How many lines below contain the word "master"? Reply solely with the number.

:: INPUT ::
..............................

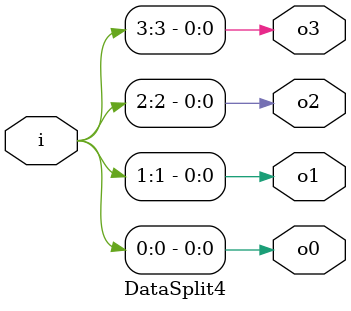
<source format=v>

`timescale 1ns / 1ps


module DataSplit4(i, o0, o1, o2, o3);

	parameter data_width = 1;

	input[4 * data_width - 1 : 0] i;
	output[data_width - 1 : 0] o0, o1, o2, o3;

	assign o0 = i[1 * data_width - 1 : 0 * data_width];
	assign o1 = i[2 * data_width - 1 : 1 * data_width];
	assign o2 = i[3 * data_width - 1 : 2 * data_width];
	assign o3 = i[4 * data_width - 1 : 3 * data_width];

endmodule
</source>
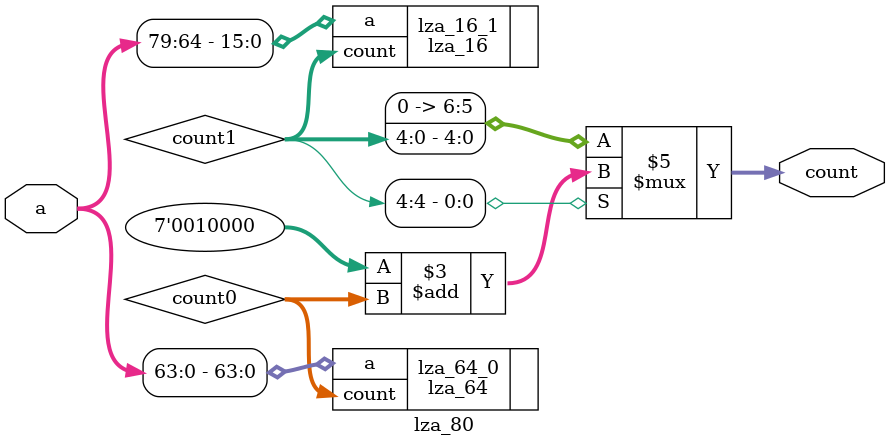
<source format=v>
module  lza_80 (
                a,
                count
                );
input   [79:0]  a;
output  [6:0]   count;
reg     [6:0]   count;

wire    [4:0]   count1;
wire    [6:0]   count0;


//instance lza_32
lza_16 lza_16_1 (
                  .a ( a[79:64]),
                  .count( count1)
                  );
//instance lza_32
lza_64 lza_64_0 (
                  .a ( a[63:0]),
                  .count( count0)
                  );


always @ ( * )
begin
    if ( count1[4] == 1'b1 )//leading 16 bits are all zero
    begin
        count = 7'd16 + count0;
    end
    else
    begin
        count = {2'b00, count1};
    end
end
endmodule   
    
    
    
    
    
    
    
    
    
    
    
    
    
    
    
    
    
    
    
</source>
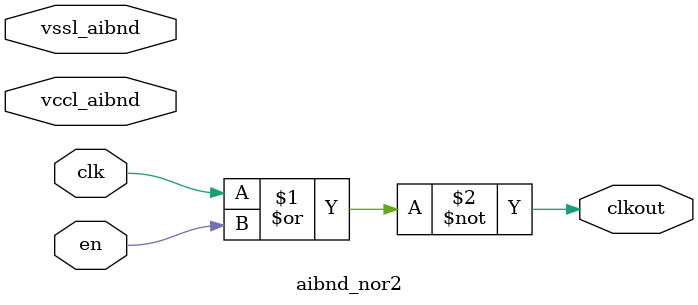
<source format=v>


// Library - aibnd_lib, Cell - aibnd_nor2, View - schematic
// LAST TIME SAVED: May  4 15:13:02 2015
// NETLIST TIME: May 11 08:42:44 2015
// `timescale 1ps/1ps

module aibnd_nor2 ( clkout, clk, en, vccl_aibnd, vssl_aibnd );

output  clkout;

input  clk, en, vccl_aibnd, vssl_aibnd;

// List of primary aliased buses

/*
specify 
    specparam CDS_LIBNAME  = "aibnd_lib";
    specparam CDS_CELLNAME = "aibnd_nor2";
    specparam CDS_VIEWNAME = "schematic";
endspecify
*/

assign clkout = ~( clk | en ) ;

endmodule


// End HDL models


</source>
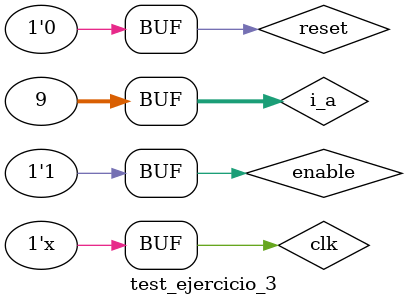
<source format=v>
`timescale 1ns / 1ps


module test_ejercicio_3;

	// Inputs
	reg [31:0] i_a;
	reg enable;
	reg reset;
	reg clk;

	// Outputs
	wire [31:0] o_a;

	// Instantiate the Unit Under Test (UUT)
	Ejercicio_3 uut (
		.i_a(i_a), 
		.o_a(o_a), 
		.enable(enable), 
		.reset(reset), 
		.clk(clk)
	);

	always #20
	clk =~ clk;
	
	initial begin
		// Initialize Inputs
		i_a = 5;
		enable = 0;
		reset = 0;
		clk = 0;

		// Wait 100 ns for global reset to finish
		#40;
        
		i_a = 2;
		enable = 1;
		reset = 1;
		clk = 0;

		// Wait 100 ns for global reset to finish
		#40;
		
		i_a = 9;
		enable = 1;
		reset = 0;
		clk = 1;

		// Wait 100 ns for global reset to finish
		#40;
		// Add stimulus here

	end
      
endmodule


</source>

..............................

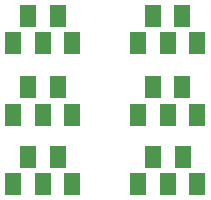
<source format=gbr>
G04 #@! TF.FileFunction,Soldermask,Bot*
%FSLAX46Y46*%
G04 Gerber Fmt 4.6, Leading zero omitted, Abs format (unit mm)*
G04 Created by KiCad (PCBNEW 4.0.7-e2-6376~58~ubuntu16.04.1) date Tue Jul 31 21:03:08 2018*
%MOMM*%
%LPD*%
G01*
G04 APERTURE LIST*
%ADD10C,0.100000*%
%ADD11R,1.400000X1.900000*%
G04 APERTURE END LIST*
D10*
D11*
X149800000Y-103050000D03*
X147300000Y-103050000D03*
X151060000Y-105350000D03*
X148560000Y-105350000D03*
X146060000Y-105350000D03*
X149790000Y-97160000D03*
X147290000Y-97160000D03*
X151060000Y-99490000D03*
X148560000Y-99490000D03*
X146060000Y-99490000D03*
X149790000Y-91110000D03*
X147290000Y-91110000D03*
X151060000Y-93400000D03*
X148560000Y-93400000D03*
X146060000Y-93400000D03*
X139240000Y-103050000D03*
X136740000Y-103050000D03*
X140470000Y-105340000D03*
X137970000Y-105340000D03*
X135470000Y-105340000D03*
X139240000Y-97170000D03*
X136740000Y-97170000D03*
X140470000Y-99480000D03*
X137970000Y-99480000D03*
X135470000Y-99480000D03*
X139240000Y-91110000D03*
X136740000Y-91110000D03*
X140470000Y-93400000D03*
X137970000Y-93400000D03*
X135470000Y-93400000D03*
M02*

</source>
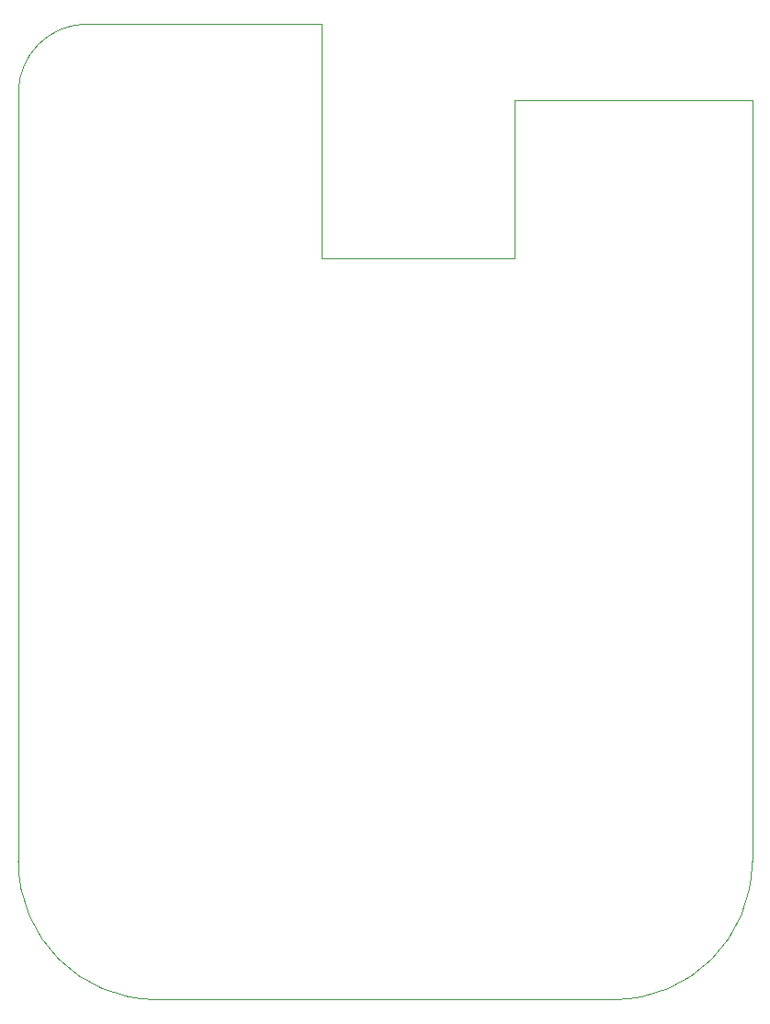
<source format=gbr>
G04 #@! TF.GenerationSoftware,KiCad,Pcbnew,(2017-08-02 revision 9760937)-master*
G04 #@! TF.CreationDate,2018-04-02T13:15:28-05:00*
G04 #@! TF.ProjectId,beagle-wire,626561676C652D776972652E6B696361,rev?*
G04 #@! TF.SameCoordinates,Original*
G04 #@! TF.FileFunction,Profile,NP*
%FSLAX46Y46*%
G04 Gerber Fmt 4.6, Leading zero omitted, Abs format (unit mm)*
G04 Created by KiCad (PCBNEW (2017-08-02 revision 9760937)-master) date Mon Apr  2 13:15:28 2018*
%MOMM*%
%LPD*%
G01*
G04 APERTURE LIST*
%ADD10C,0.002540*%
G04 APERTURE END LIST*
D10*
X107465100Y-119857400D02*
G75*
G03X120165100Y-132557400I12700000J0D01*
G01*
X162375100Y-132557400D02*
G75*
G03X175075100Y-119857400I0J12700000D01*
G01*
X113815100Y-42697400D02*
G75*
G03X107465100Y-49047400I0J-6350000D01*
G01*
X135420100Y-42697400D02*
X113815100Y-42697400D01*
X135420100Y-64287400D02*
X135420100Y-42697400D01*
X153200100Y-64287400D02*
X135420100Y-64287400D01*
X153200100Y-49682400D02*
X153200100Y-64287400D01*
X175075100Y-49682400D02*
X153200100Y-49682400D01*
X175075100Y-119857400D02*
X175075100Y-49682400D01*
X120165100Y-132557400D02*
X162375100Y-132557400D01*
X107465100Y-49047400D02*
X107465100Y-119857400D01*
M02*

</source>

..............................

:: ANSWER TO THIS TASK ::
2